Egyptian soldiers drive by Tahrir square in Cairo, August 6, 2015 - REUTERS/Mohamed Abd El Ghany
CAIRO - 23 January 2019: Egyptian Defense Ministry affirmed cooperating with police forces to secure the January 25 celebrations which mark the national Police Day, saying that joint patrols will deploy to deal with any attempt to break the law.
In a statement published on the Defense Ministry's YouTube channel on Tuesday, the ministry said the field armies have been fully prepared to deploy and help secure citizens and vital institutions.
"Special Forces' elements have prepared a number of combat groups to assist the tactical formations in securing the celebrations; that is in addition to the rapid intervention units, which act as close reserves to back the protection elements in dealing with various hostile [acts]," the statement read.
Vigilance measures have been taken to secure the waterway of the Suez Canal and prevent infiltration and smuggling attempts "in all the strategic directions of the state," the statement continued.
The reason January 25 is Police Day in Egypt dates back to 1952 when 50 policemen were killed and 80 were wounded in Ismailia by the British colonization. The massacre was the spark of the revolution that ended the monarchy in Egypt on July 23 of the same year.
After the 1952 Revolution, January 25 has been celebrated as Police Day and has become an official holiday. In 2011, the day witnessed a revolution as well.
Millions of Egyptians took to the streets in the January 25 Revolution that lasted over 18 days in 2011. Their motto was “Bread, Freedom, and Social Justice”. Only patriotic slogans were chanted without mentioning any parties or ideological slogans.
The date marking the historic uprising, which protested police brutality, coincides with the Police Day.
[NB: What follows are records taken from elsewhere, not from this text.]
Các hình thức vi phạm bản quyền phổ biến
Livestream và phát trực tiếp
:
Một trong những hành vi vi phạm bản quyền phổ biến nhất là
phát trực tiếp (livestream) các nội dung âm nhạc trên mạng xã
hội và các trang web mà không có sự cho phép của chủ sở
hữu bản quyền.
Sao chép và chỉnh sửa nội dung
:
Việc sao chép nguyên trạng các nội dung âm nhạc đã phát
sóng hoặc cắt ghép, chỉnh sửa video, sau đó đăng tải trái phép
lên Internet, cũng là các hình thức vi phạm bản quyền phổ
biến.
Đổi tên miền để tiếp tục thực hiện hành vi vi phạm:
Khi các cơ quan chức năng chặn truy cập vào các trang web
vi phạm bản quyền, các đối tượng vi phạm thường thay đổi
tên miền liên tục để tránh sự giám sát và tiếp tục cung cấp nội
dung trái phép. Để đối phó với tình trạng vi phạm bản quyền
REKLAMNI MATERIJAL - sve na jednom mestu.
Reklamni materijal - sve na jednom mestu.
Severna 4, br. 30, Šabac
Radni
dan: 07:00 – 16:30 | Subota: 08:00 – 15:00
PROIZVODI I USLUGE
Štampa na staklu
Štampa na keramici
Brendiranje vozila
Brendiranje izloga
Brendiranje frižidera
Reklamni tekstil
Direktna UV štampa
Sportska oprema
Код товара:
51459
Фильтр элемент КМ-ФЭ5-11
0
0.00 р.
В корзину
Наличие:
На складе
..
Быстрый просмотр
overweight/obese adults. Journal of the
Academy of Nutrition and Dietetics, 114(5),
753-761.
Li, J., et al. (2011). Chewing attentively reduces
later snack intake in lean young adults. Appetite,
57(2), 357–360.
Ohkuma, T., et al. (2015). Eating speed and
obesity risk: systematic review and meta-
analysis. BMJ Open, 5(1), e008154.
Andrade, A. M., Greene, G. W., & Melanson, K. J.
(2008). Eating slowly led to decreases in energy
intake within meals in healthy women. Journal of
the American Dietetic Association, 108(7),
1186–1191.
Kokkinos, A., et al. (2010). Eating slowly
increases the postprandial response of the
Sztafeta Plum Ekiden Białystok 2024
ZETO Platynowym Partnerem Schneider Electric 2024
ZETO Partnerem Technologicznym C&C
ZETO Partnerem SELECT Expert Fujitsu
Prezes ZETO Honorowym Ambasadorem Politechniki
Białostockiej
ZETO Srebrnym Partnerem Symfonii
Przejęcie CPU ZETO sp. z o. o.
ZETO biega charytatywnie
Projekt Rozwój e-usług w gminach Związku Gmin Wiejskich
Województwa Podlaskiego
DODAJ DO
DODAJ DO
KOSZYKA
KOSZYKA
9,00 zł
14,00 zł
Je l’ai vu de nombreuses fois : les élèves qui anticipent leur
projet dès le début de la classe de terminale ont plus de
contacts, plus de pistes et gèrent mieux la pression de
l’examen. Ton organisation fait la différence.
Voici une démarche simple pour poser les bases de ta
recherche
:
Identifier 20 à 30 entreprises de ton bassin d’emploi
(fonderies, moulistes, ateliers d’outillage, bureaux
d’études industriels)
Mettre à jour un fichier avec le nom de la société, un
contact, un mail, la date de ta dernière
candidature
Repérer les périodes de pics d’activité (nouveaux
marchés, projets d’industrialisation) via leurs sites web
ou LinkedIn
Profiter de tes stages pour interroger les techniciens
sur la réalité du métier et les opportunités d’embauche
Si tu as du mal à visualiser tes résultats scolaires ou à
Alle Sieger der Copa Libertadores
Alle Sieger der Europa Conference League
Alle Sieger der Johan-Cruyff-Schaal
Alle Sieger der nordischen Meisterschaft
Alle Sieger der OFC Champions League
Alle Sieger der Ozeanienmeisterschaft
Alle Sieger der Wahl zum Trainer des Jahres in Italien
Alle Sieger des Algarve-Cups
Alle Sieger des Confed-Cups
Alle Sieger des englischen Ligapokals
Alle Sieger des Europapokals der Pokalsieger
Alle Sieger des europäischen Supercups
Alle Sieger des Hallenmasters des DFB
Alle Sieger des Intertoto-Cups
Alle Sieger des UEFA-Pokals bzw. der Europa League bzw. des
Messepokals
The protests were organized by the “We are all Khaled Said” Facebook page named after a torture victim in Alexandria. Said was beaten to death in the street by policemen on June 6, 2010 for allegedly possessing drugs.
On the Friday of Fury, January 28, 2011, the crowds started to chant “the people want to overthrow the regime” until former President Mohamed Hosni Mubarak resigned on February 11 of the same year. The protests resulted in clashes that broke out between security forces and protesters, leading to casualties in both sides.